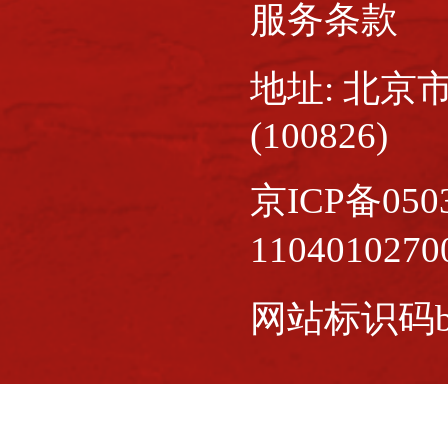
服务条款
地址: 北京
(100826)
京ICP备0503
110401027
网站标识码bm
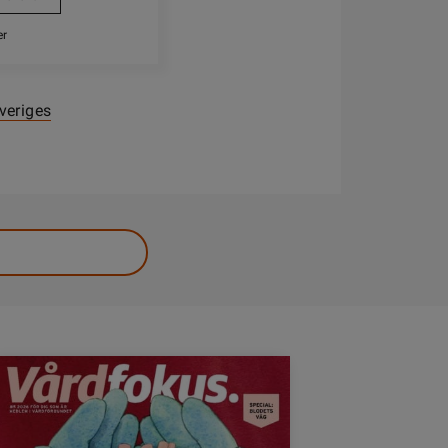
er
veriges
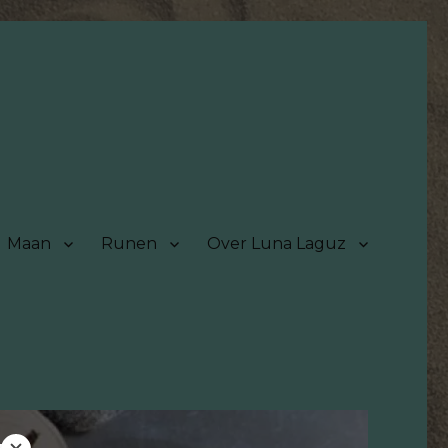
Maan
Runen
Over Luna Laguz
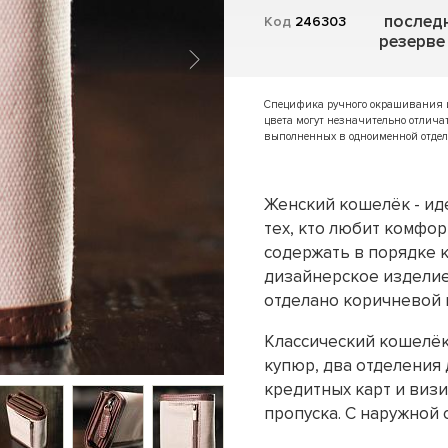
последн
Код
246303
резерве
Специфика ручного окрашивания и 
цвета могут незначительно отлича
выполненных в одноименной отдел
Женский кошелёк - ид
тех, кто любит комфорт
содержать в порядке 
дизайнерское изделие
отделано коричневой 
Классический кошелёк 
купюр, два отделения 
кредитных карт и виз
пропуска. С наружной 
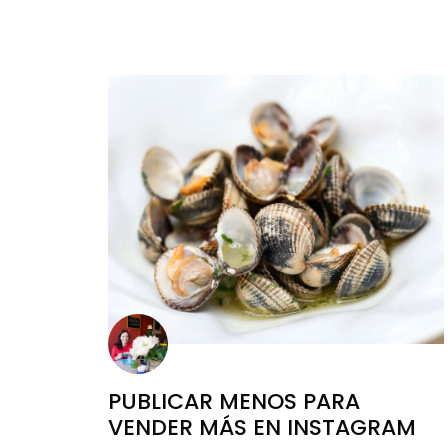
PUBLICAR MENOS PARA
VENDER MÁS EN INSTAGRAM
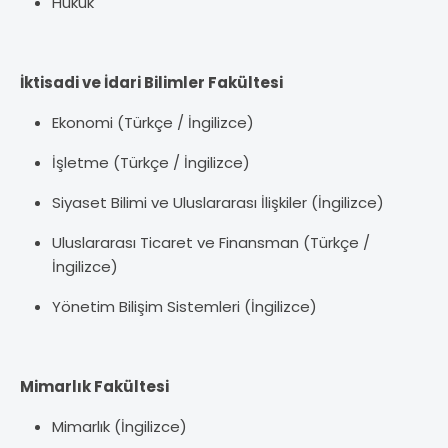
Hukuk
İktisadi ve İdari Bilimler Fakültesi
Ekonomi (Türkçe / İngilizce)
İşletme (Türkçe / İngilizce)
Siyaset Bilimi ve Uluslararası İlişkiler (İngilizce)
Uluslararası Ticaret ve Finansman (Türkçe /
İngilizce)
Yönetim Bilişim Sistemleri (İngilizce)
Mimarlık Fakültesi
Mimarlık (İngilizce)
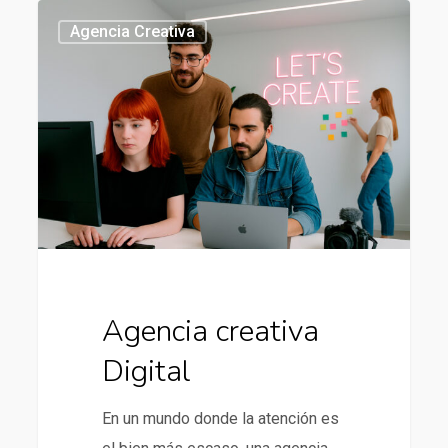
Agencia
437
Agencia Creativa
creativa
Digital
Agencia creativa
Digital
En un mundo donde la atención es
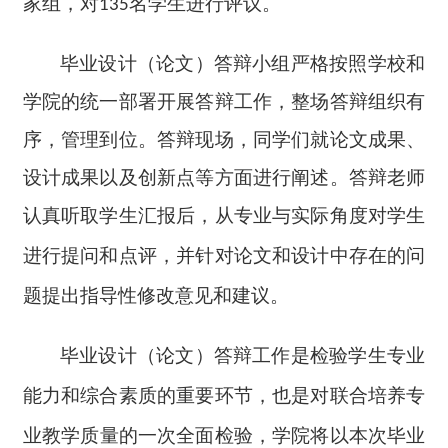
家组，对
名学生进行评议。
135
毕业设计（论文）答辩小组严格按照学校和
学院的统一部署开展答辩工作，整场答辩组织有
序，管理到位。答辩现场，同学们就论文成果、
设计成果以及创新点等方面进行阐述。答辩老师
认真听取学生汇报后，
从专业与实际角度对学生
进行提问和点评，并针对论文
和设计
中存在的问
题提出指导性修改意见和建议。
毕业设计（论文）答辩工作是检验学生
专业
能力和综合素质的重要环节，也是对
联合培养专
业
教学质量的一次全面检验，学院将以本次毕业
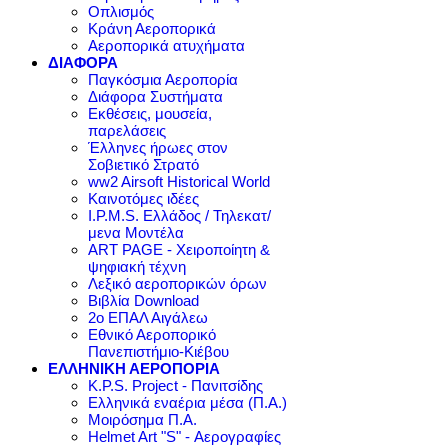
Οπλισμός
Κράνη Αεροπορικά
Αεροπορικά ατυχήματα
ΔΙΑΦΟΡΑ
Παγκόσμια Αεροπορία
Διάφορα Συστήματα
Εκθέσεις, μουσεία,
παρελάσεις
Έλληνες ήρωες στον
Σοβιετικό Στρατό
ww2 Airsoft Historical World
Καινοτόμες ιδέες
I.P.M.S. Ελλάδος / Τηλεκατ/
μενα Μοντέλα
ART PAGE - Χειροποίητη &
ψηφιακή τέχνη
Λεξικό αεροπορικών όρων
Βιβλία Download
2ο ΕΠΑΛ Αιγάλεω
Εθνικό Αεροπορικό
Πανεπιστήμιο-Κιέβου
ΕΛΛΗΝΙΚΗ ΑΕΡΟΠΟΡΙΑ
K.P.S. Project - Πανιτσίδης
Ελληνικά εναέρια μέσα (Π.Α.)
Μοιρόσημα Π.Α.
Helmet Art "S" - Αερογραφίες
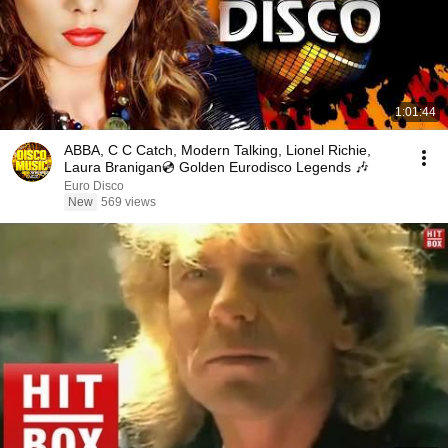
1:01:44
ABBA, C C Catch, Modern Talking, Lionel Richie,
Laura Branigan💿 Golden Eurodisco Legends 🎶
Euro Disco
New
569 views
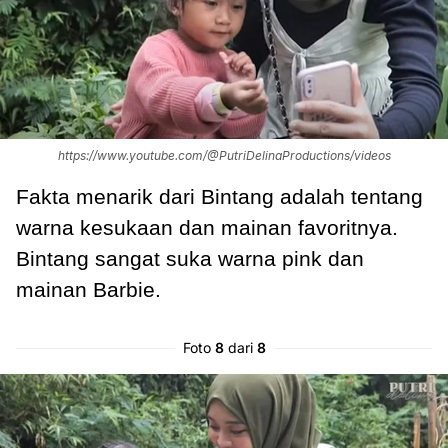
https://www.youtube.com/@PutriDelinaProductions/videos
Fakta menarik dari Bintang adalah tentang
warna kesukaan dan mainan favoritnya.
Bintang sangat suka warna pink dan
mainan Barbie.
Foto
8
dari
8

________________________________________

DIRECTIVE -> Filter the listing above down to the lines that contain the string "Fakültesi". Case counts.

RESPONSE TO THE TASK ->
İktisadi ve İdari Bilimler Fakültesi
Mimarlık Fakültesi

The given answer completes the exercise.